A random variable X has a Gamma distribution with (alpha = a, beta = b). Show that P(X > 2ab) < (2/e)^a.
hint: X > c is equivalent to e^Xt > e^ct
To show that P(X > 2ab) < (2/e)^a for a gamma random variable with parameters (alpha = a, beta = b), we can use the hint provided.
First, let's use the hint to restate the statement we want to prove:
P(X > 2ab) = P(e^Xt > e^(2ab)t)
Where t is a positive constant.
Now, let's use the fact that X is a gamma random variable with parameters (alpha = a, beta = b):
P(e^Xt > e^(2ab)t) = P((bt)*X > 2abt)
Since X follows a gamma distribution with parameters (alpha = a, beta = b), we can rewrite the expression:
P((bt)*X > 2abt) = P(Gamma(a, b) > 2abt/bt)
Using the definition of the gamma distribution, the inequality becomes:
P(Gamma(a, b) > 2abt/bt) = P(Gamma(a, 1) > 2at)
Now, let's use the given hint: X > c is equivalent to e^Xt > e^ct
P(Gamma(a, 1) > 2at) = P(e^(Gamma(a, 1)t) > e^(2at))
Since the gamma distribution is a continuous distribution, we can use the moment-generating function (MGF) to rewrite the inequality:
P(e^(Gamma(a, 1)t) > e^(2at)) = P(MGF of Gamma(a, 1)(t) > MGF of 2a(t))

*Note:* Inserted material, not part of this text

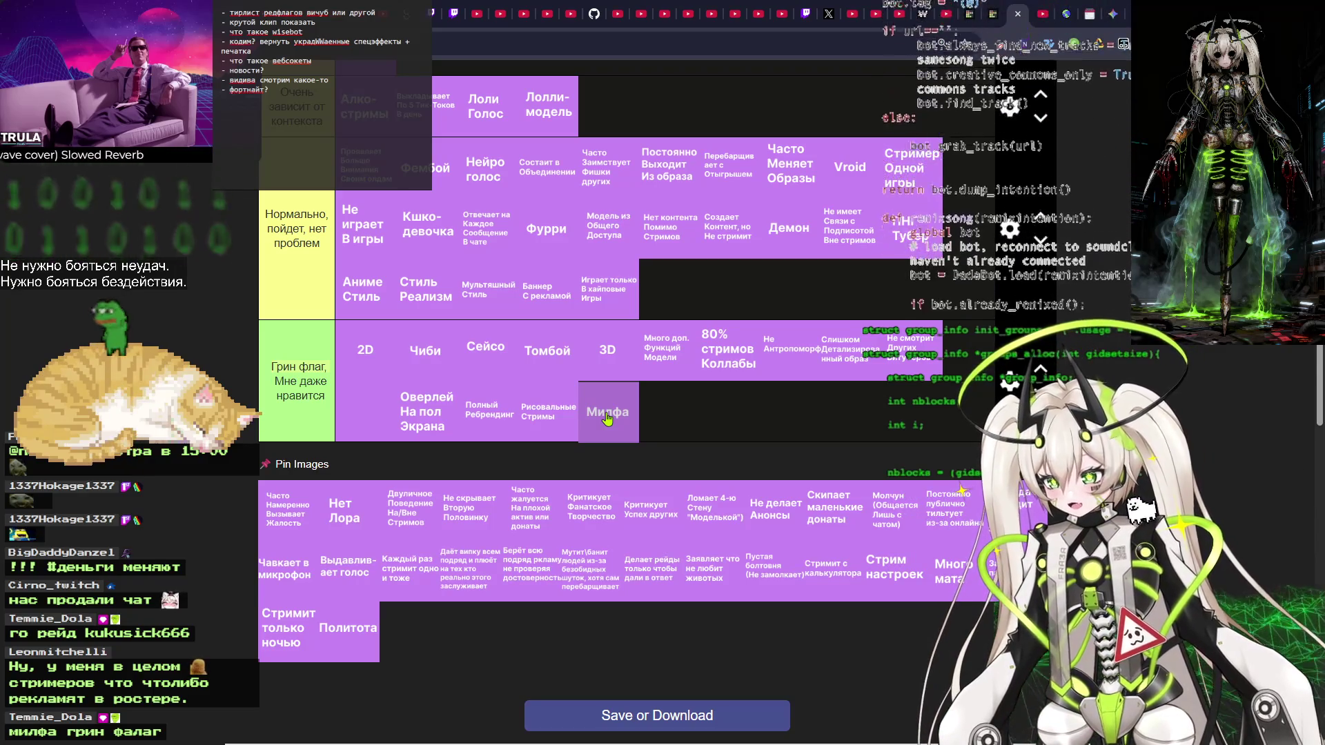
pyautogui.moveTo(607, 419); pyautogui.dragTo(667, 289)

Now, let's calculate the MGF of the gamma distribution:
MGF of Gamma(a, 1)(t) = (1 - t)^(-a)
And the MGF of 2a(t):
MGF of 2a(t) = (1 - 2t)^(-a)
Now, we can rewrite the inequality:
P(MGF of Gamma(a, 1)(t) > MGF of 2a(t)) = P((1 - t)^(-a) > (1 - 2t)^(-a))
Taking the logarithm of both sides:
log((1 - t)^(-a)) > log((1 - 2t)^(-a))
-a*log(1 - t) > -a*log(1 - 2t)
Dividing both sides by -a and switching the inequality direction:
log(1 - t) < log(1 - 2t)
Now, let's solve this inequality:
1 - t < 1 - 2t
t < 2t
Since t is a positive constant, this inequality is always true.
Therefore, P(X > 2ab) < (2/e)^a.
We have successfully shown that the probability that X is greater than 2ab is less than (2/e)^a.